_Your objective:_
Reproduce exactly the lines of the material beneath, from the line that contains "Na figura 2 vês a luneta astroônomica ma" to the line that contains "amplificação de 22 vezes.", both included, and no other lines.

_Exercise data:_
■ ■ ■ ■
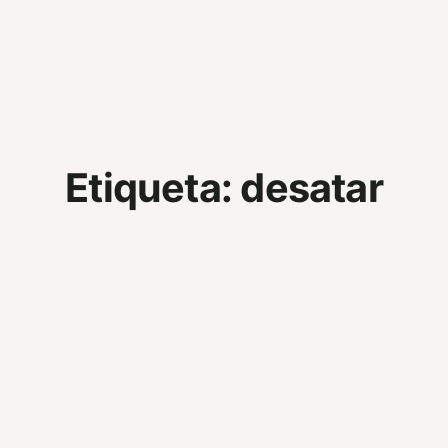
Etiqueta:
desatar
■ ■ ■ ■
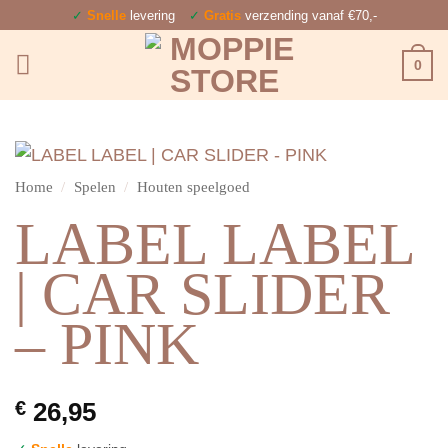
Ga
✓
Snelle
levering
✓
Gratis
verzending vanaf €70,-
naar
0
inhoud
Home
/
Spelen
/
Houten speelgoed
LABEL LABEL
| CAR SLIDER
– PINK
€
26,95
■ ■ ■ ■
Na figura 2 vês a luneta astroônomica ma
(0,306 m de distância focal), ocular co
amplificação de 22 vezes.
■ ■ ■ ■
_Task response:_
Na figura 2 vês a luneta astroônomica ma
(0,306 m de distância focal), ocular co
amplificação de 22 vezes.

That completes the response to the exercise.